[[ DATA LISTING open ]]
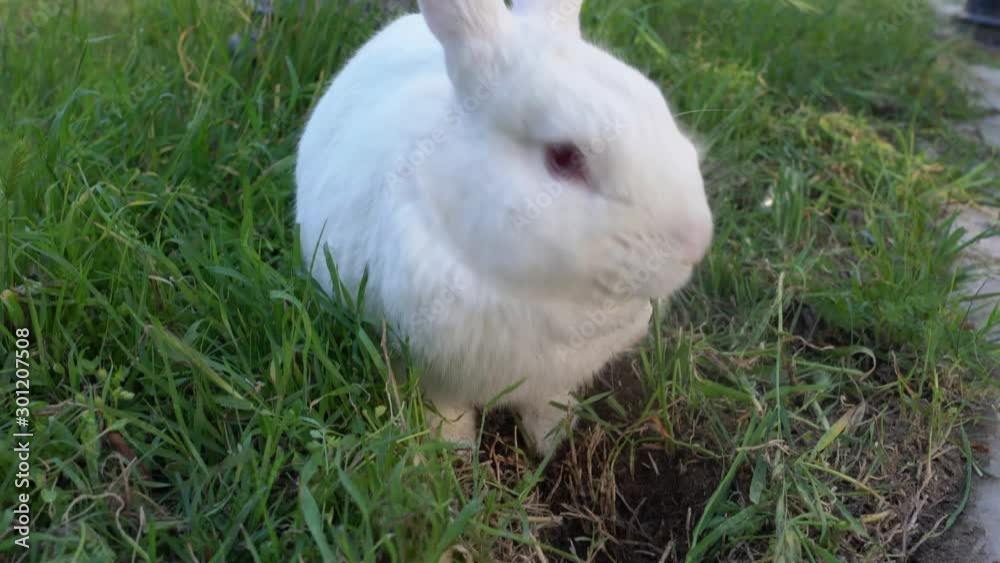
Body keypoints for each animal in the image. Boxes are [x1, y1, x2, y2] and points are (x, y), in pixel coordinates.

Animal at [295, 0, 713, 456]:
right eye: (564, 157)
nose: (696, 242)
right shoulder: (428, 367)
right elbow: (444, 406)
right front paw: (454, 447)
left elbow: (543, 401)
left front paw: (554, 436)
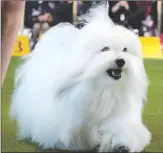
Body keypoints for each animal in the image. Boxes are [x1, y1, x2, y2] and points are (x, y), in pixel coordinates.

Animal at [9, 4, 151, 152]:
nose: (121, 61)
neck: (103, 88)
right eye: (105, 49)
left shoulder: (119, 114)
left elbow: (119, 128)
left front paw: (121, 144)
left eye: (125, 50)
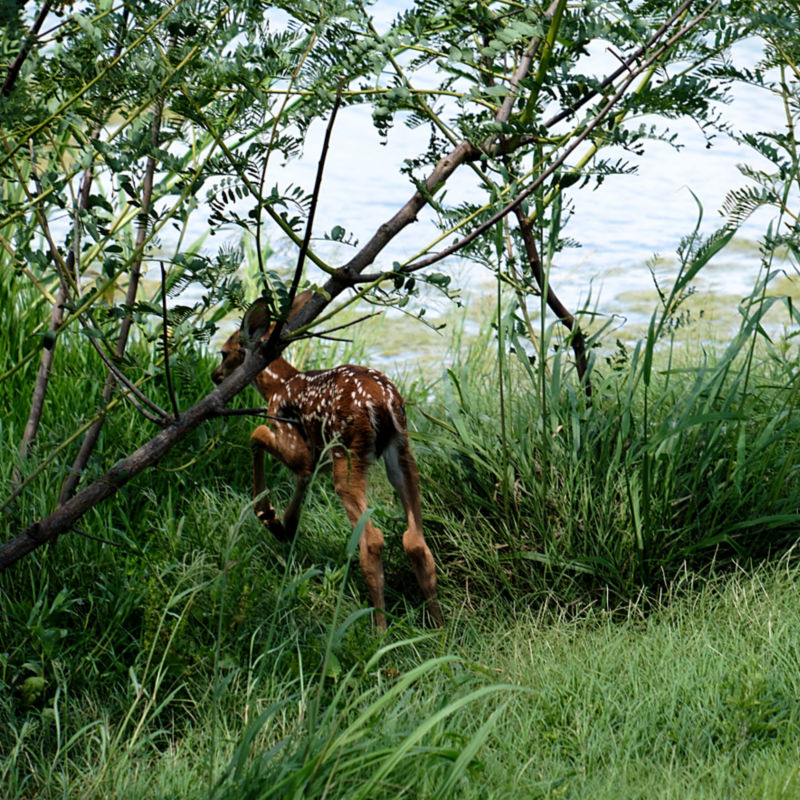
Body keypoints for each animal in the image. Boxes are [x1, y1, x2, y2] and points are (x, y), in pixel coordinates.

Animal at [211, 290, 443, 631]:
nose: (215, 376)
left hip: (346, 451)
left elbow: (258, 434)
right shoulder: (313, 452)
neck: (279, 384)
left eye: (224, 352)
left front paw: (270, 516)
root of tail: (383, 403)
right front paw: (285, 525)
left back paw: (380, 629)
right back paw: (438, 627)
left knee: (372, 539)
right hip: (401, 448)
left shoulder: (289, 434)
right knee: (415, 539)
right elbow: (303, 476)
[[ DATA LISTING closed ]]
Nothing but the lines from the line with "right eye: (564, 157)" through the last line of the data above should be printed, exactly as written and without pictures.

right eye: (564, 157)
nose: (696, 242)
right shoulder: (428, 367)
right elbow: (444, 406)
right front paw: (454, 447)
left elbow: (543, 401)
left front paw: (554, 436)
Body keypoints for each animal in the image. Boxes are [x1, y1, x2, y2] and points are (x, y), in pixel coordinates.

Animal at [9, 4, 151, 152]:
nose: (121, 61)
neck: (103, 88)
right eye: (105, 49)
left shoulder: (119, 114)
left elbow: (119, 128)
left front paw: (121, 144)
left eye: (125, 50)
Body keypoints for each animal in the image. Boxes are [x1, y1, x2, y2] and points are (x, y), in pixel coordinates.

Animal at [211, 290, 443, 631]:
nose: (215, 376)
left hip: (346, 451)
left elbow: (258, 434)
right shoulder: (313, 452)
neck: (279, 384)
left eye: (224, 352)
left front paw: (270, 516)
root of tail: (383, 403)
right front paw: (285, 525)
left back paw: (380, 629)
right back paw: (438, 627)
left knee: (372, 539)
right hip: (401, 448)
left shoulder: (289, 434)
right knee: (415, 539)
right elbow: (303, 476)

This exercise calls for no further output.